5. Replacement of health care benefit deduction with a likely capped individual refundable tax credit will mean gold-plated health insurance will be taxed to the individual as income…this is going to motivate consumers to select high deductible health savings accounts in which people properly assume more responsibility for their health care decisions and keep more of their own income. Further, employees at companies with gold plated insurance premiums will demand their employers re-direct the excess, now taxable insurance premiums to their own taxable bi-weekly pay checks. The health care industry effect is also powerful: a capped refundable tax credit would likely reduce health insurance industry revenue and average premium costs (no more gold-plated premium revenue), and therefore motivate commercial payers to more aggressively focus on quality outcomes, utilization management, and pricing transparency especially for high cost procedures or conditions. This payer cost management trend, that is already underway, will only accelerate provider risk-sharing for episode of care programs like orthopedic management that we support. In this way, physicians and surgeons become appropriate quarterbacks of longitudinal and/or episode of care (e.g. total joint surgery).

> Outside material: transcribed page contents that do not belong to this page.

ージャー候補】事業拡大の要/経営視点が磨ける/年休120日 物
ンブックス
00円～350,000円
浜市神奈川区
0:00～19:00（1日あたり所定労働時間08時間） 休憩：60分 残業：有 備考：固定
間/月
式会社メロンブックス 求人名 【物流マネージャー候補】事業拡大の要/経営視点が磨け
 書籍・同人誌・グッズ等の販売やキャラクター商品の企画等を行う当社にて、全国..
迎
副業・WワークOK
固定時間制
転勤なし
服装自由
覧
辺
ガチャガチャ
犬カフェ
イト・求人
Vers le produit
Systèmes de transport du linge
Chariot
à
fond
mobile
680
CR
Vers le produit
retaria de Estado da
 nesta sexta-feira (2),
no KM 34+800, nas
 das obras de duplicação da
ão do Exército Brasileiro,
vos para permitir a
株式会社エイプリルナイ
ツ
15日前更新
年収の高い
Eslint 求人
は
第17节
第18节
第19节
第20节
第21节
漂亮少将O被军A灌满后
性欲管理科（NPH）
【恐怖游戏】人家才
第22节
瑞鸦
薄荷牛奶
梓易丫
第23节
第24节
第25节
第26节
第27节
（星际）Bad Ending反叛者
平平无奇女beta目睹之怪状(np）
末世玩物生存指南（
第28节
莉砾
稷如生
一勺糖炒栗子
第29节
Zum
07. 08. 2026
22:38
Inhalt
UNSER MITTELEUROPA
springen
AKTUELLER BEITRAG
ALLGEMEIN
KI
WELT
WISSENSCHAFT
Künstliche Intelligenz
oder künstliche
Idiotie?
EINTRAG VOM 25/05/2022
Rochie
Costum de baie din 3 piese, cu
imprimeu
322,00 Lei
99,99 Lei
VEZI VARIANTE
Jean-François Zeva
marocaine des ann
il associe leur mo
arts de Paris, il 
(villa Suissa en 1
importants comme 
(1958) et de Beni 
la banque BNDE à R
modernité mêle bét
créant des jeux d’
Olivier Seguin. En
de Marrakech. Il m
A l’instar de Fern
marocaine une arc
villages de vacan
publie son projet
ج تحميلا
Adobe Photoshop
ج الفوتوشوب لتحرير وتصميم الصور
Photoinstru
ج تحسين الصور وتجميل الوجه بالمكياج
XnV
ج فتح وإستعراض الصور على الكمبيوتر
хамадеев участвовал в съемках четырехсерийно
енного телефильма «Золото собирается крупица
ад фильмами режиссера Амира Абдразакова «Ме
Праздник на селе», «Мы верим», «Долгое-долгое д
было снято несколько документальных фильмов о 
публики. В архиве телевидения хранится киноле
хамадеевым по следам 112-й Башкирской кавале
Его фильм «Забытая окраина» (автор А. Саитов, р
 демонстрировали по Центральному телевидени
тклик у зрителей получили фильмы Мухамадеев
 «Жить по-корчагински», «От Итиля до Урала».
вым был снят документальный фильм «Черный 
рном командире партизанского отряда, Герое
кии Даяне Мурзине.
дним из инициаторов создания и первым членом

In short, these tax reforms are ALL positive for all Americans, small businesses and their dependents, and our stakeholders starting with patients and surgeons.
Let’s encourage our elected representatives to put American’s first, not the government.
Love it all. One thing I would add however, is that personal tax should be done on a consumption level. Not necessarily three brackets.
For instance, a wealthy individual instead of being in the 35% bracket, should pay additional tax on a private jet. Hence, a less fortunate individual who doesn’t consume on luxury will pay less or close to zero taxes.
The higher the consumption the higher the tax.